Stattdessen forderte der indische Premierminister die Mitglieder auf, bei der Bekämpfung des grenzüberschreitenden Terrorismus zusammenzuarbeiten. "Einige Länder nutzen den grenzüberschreitenden Terrorismus als Instrument ihrer Politik, sie bieten Terroristen Unterschlupf ... die SOZ sollte nicht zögern, solche Länder zu kritisieren", sagte Modi. Solche Äußerungen gelten immer als gegen das benachbarte Pakistan gerichtet, das seit Jahrzehnten Indiens erbitterter Rivale ist. Ihr Premierminister Shahbaz Sharif sagte, die SOZ-Staaten müssten Maßnahmen ergreifen, um "die drei Übel Terrorismus, Extremismus und Separatismus zu bekämpfen". Aber er sagte auch, dass religiöse Minderheiten nicht bei der "Verfolgung innenpolitischer Ziele" dämonisiert werden sollten – was als Seitenhieb auf Indien angesehen wird, dem das mehrheitlich muslimische Pakistan oft vorgeworfen hat, die Rechte der Muslime nicht zu schützen.

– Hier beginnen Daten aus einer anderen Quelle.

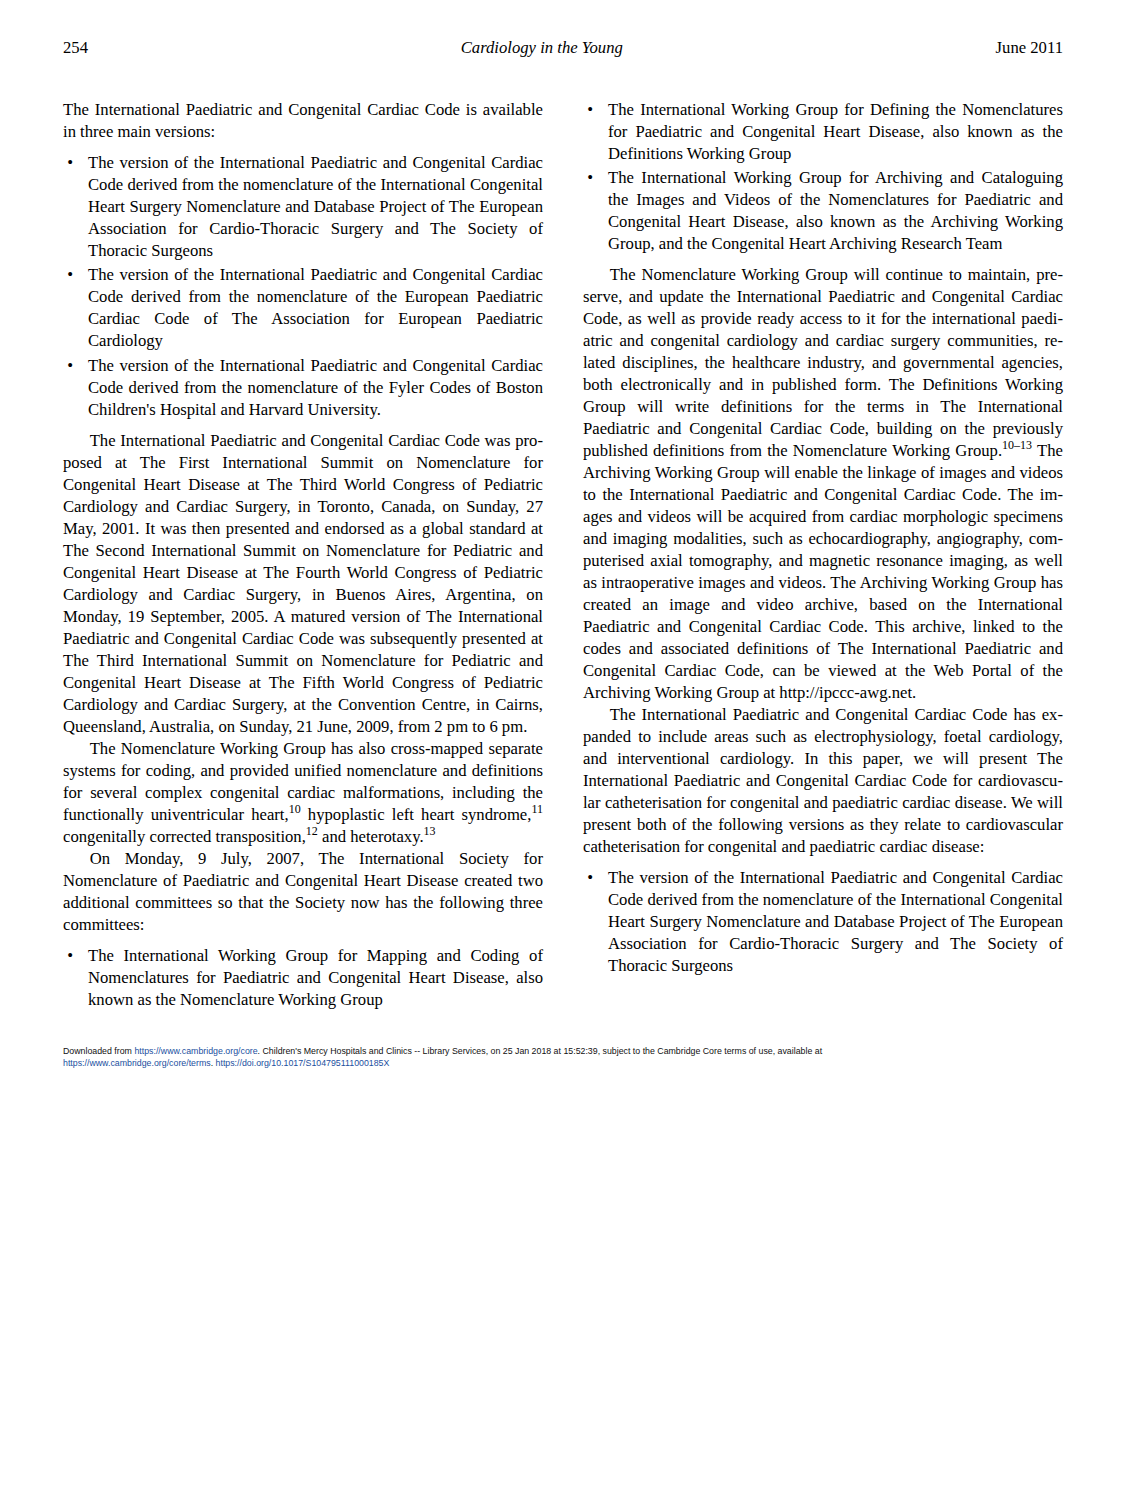254 Cardiology in the Young June 2011
The International Paediatric and Congenital Cardiac Code is available in three main versions:
The version of the International Paediatric and Congenital Cardiac Code derived from the nomenclature of the International Congenital Heart Surgery Nomenclature and Database Project of The European Association for Cardio-Thoracic Surgery and The Society of Thoracic Surgeons
The version of the International Paediatric and Congenital Cardiac Code derived from the nomenclature of the European Paediatric Cardiac Code of The Association for European Paediatric Cardiology
The version of the International Paediatric and Congenital Cardiac Code derived from the nomenclature of the Fyler Codes of Boston Children's Hospital and Harvard University.
The International Paediatric and Congenital Cardiac Code was proposed at The First International Summit on Nomenclature for Congenital Heart Disease at The Third World Congress of Pediatric Cardiology and Cardiac Surgery, in Toronto, Canada, on Sunday, 27 May, 2001. It was then presented and endorsed as a global standard at The Second International Summit on Nomenclature for Pediatric and Congenital Heart Disease at The Fourth World Congress of Pediatric Cardiology and Cardiac Surgery, in Buenos Aires, Argentina, on Monday, 19 September, 2005. A matured version of The International Paediatric and Congenital Cardiac Code was subsequently presented at The Third International Summit on Nomenclature for Pediatric and Congenital Heart Disease at The Fifth World Congress of Pediatric Cardiology and Cardiac Surgery, at the Convention Centre, in Cairns, Queensland, Australia, on Sunday, 21 June, 2009, from 2 pm to 6 pm.
The Nomenclature Working Group has also cross-mapped separate systems for coding, and provided unified nomenclature and definitions for several complex congenital cardiac malformations, including the functionally univentricular heart,10 hypoplastic left heart syndrome,11 congenitally corrected transposition,12 and heterotaxy.13
On Monday, 9 July, 2007, The International Society for Nomenclature of Paediatric and Congenital Heart Disease created two additional committees so that the Society now has the following three committees:
The International Working Group for Mapping and Coding of Nomenclatures for Paediatric and Congenital Heart Disease, also known as the Nomenclature Working Group
The International Working Group for Defining the Nomenclatures for Paediatric and Congenital Heart Disease, also known as the Definitions Working Group
The International Working Group for Archiving and Cataloguing the Images and Videos of the Nomenclatures for Paediatric and Congenital Heart Disease, also known as the Archiving Working Group, and the Congenital Heart Archiving Research Team
The Nomenclature Working Group will continue to maintain, preserve, and update the International Paediatric and Congenital Cardiac Code, as well as provide ready access to it for the international paediatric and congenital cardiology and cardiac surgery communities, related disciplines, the healthcare industry, and governmental agencies, both electronically and in published form. The Definitions Working Group will write definitions for the terms in The International Paediatric and Congenital Cardiac Code, building on the previously published definitions from the Nomenclature Working Group.10–13 The Archiving Working Group will enable the linkage of images and videos to the International Paediatric and Congenital Cardiac Code. The images and videos will be acquired from cardiac morphologic specimens and imaging modalities, such as echocardiography, angiography, computerised axial tomography, and magnetic resonance imaging, as well as intraoperative images and videos. The Archiving Working Group has created an image and video archive, based on the International Paediatric and Congenital Cardiac Code. This archive, linked to the codes and associated definitions of The International Paediatric and Congenital Cardiac Code, can be viewed at the Web Portal of the Archiving Working Group at http://ipccc-awg.net.
The International Paediatric and Congenital Cardiac Code has expanded to include areas such as electrophysiology, foetal cardiology, and interventional cardiology. In this paper, we will present The International Paediatric and Congenital Cardiac Code for cardiovascular catheterisation for congenital and paediatric cardiac disease. We will present both of the following versions as they relate to cardiovascular catheterisation for congenital and paediatric cardiac disease:
The version of the International Paediatric and Congenital Cardiac Code derived from the nomenclature of the International Congenital Heart Surgery Nomenclature and Database Project of The European Association for Cardio-Thoracic Surgery and The Society of Thoracic Surgeons
Downloaded from https://www.cambridge.org/core. Children's Mercy Hospitals and Clinics -- Library Services, on 25 Jan 2018 at 15:52:39, subject to the Cambridge Core terms of use, available at
https://www.cambridge.org/core/terms. https://doi.org/10.1017/S104795111000185X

Die Regierung von Modi hat Beweise dafür, dass sie die Rechte der Minderheiten in Indien, dessen Bevölkerung größtenteils Hindus ist, nicht schützt, stets zurückgewiesen. Als der chinesische Präsident Xi Jinping an der Reihe war, erwähnte er die Bedeutung der Wahrung des Friedens und der Sicherheit in der Region. Er forderte die SOZ-Mitglieder auf, "die richtige Richtung einzuschlagen und ihre Solidarität und ihr gegenseitiges Vertrauen zu stärken".
Ein Faktor, über den sich offenbar alle Mitglieder einig waren, war die Aufrechterhaltung der Stabilität in Afghanistan nach der Machtübernahme der Taliban nach dem Abzug der US-Truppen vor zwei Jahren. Eine später fällige gemeinsame Erklärung dürfte weitere Hinweise darauf geben, wie die SOZ-Staaten in Afghanistan zusammenarbeiten wollen. Als Gegenmaßnahme zur Begrenzung des Einflusses des Westens in der Region gründeten China, Russland und vier zentralasiatische Länder 2001 die SOZ. Indien und Pakistan sind 2017 beigetreten. Die Gruppe hat für Russland und China an Bedeutung gewonnen, da sich ihre Beziehungen zum Westen verschlechtert haben.
Experten sagen, dass das Potenzial der Gruppe nicht unterschätzt werden darf, obwohl es prominentere Foren wie die Brics-Staaten (Brasilien, Russland, Indien, China und Südafrika), die G20 und die G7 gibt. Die SOZ umfasst rund 40 % der Weltbevölkerung und mehr als 20 % des globalen BIP. Rechnet man den Iran hinzu, wird er rund 20 % der weltweiten Ölreserven kontrollieren. Die Aufnahme Irans als Vollmitglied beim diesjährigen Treffen wird das Energieportfolio der SOZ stärken, aber in den westlichen Hauptstädten Ärger hervorrufen. Da die SCO zunehmend gegen westlich geführte Foren antritt, könnte es für Indien schwieriger werden, ein diplomatisches Gleichgewicht zwischen seinen verschiedenen globalen Partnern herzustellen.
Aber indische Diplomaten sagen, sie seien zuversichtlich, ihre Außenpolitik unabhängig zu halten, ohne der einen oder anderen Gruppe nachzugeben. Wie Delhi seine Diplomatie verwaltet – und insbesondere seine Differenzen mit Russland, China und Pakistan – wird einen Einfluss auf die Zukunft der SOZ haben.